◆ Activity:
Rewrite the lines of every item below as a numbered list, skipping blank lines and leaving the pictures out of your answer.

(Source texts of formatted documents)

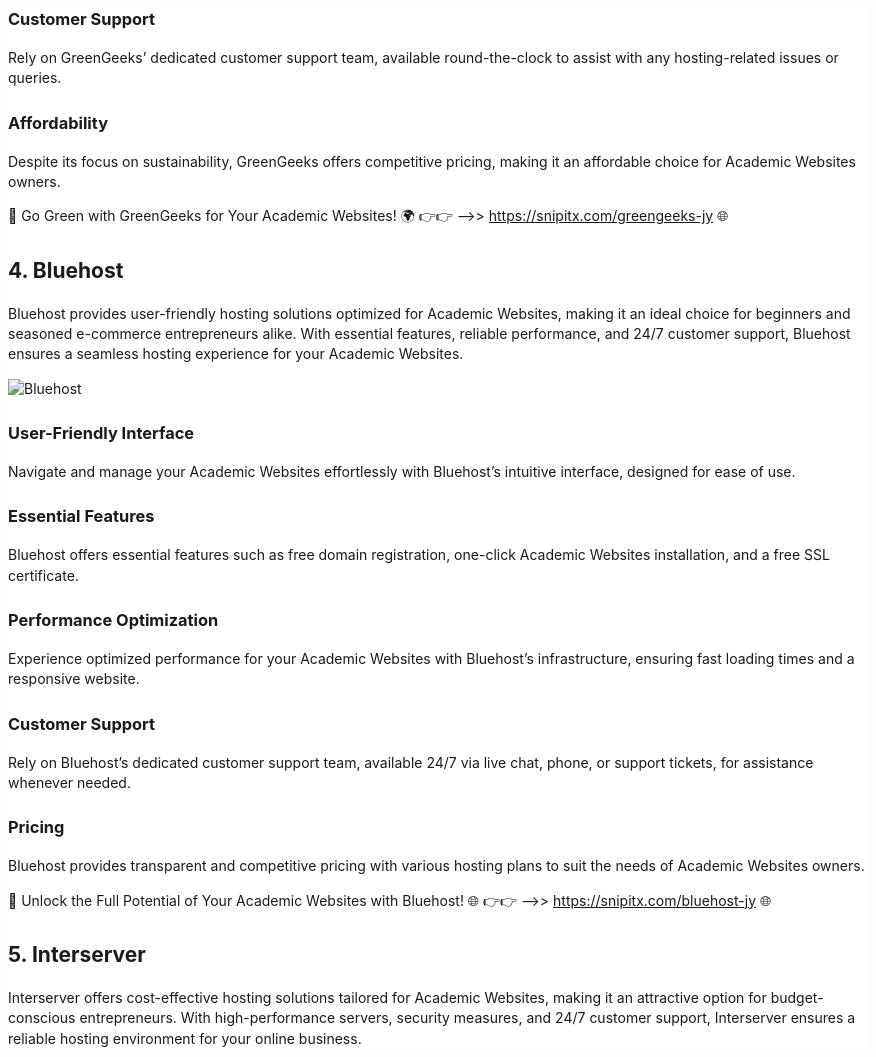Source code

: ### Customer Support
Rely on GreenGeeks’ dedicated customer support team, available round-the-clock to assist with any hosting-related issues or queries.

### Affordability
Despite its focus on sustainability, GreenGeeks offers competitive pricing, making it an affordable choice for Academic Websites owners.

🌿 Go Green with GreenGeeks for Your Academic Websites! 🌍
👉👉 -->> https://snipitx.com/greengeeks-jy 🌐

## 4. Bluehost

Bluehost provides user-friendly hosting solutions optimized for Academic Websites, making it an ideal choice for beginners and seasoned e-commerce entrepreneurs alike. With essential features, reliable performance, and 24/7 customer support, Bluehost ensures a seamless hosting experience for your Academic Websites.

![Bluehost](https://i.imgur.com/PasFF9E.jpeg "Bluehost Hosting")

### User-Friendly Interface
Navigate and manage your Academic Websites effortlessly with Bluehost’s intuitive interface, designed for ease of use.

### Essential Features
Bluehost offers essential features such as free domain registration, one-click Academic Websites installation, and a free SSL certificate.

### Performance Optimization
Experience optimized performance for your Academic Websites with Bluehost’s infrastructure, ensuring fast loading times and a responsive website.

### Customer Support
Rely on Bluehost’s dedicated customer support team, available 24/7 via live chat, phone, or support tickets, for assistance whenever needed.

### Pricing
Bluehost provides transparent and competitive pricing with various hosting plans to suit the needs of Academic Websites owners.

🚀 Unlock the Full Potential of Your Academic Websites with Bluehost! 🌐
👉👉 -->> https://snipitx.com/bluehost-jy 🌐

## 5. Interserver

Interserver offers cost-effective hosting solutions tailored for Academic Websites, making it an attractive option for budget-conscious entrepreneurs. With high-performance servers, security measures, and 24/7 customer support, Interserver ensures a reliable hosting environment for your online business.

◆ Result for this task:
1. Source code
2. : ### Customer Support
3. Rely on GreenGeeks’ dedicated customer support team, available round-the-clock to assist with any hosting-related issues or queries.
4. ### Affordability
5. Despite its focus on sustainability, GreenGeeks offers competitive pricing, making it an affordable choice for Academic Websites owners.
6. 🌿 Go Green with GreenGeeks for Your Academic Websites! 🌍
7. 👉👉 -->> https://snipitx.com/greengeeks-jy 🌐
8. ## 4. Bluehost
9. Bluehost provides user-friendly hosting solutions optimized for Academic Websites, making it an ideal choice for beginners and seasoned e-commerce entrepreneurs alike. With essential features, reliable performance, and 24/7 customer support, Bluehost ensures a seamless hosting experience for your Academic Websites.
10. ![Bluehost](https://i.imgur.com/PasFF9E.jpeg "Bluehost Hosting")
11. ### User-Friendly Interface
12. Navigate and manage your Academic Websites effortlessly with Bluehost’s intuitive interface, designed for ease of use.
13. ### Essential Features
14. Bluehost offers essential features such as free domain registration, one-click Academic Websites installation, and a free SSL certificate.
15. ### Performance Optimization
16. Experience optimized performance for your Academic Websites with Bluehost’s infrastructure, ensuring fast loading times and a responsive website.
17. ### Customer Support
18. Rely on Bluehost’s dedicated customer support team, available 24/7 via live chat, phone, or support tickets, for assistance whenever needed.
19. ### Pricing
20. Bluehost provides transparent and competitive pricing with various hosting plans to suit the needs of Academic Websites owners.
21. 🚀 Unlock the Full Potential of Your Academic Websites with Bluehost! 🌐
22. 👉👉 -->> https://snipitx.com/bluehost-jy 🌐
23. ## 5. Interserver
24. Interserver offers cost-effective hosting solutions tailored for Academic Websites, making it an attractive option for budget-conscious entrepreneurs. With high-performance servers, security measures, and 24/7 customer support, Interserver ensures a reliable hosting environment for your online business.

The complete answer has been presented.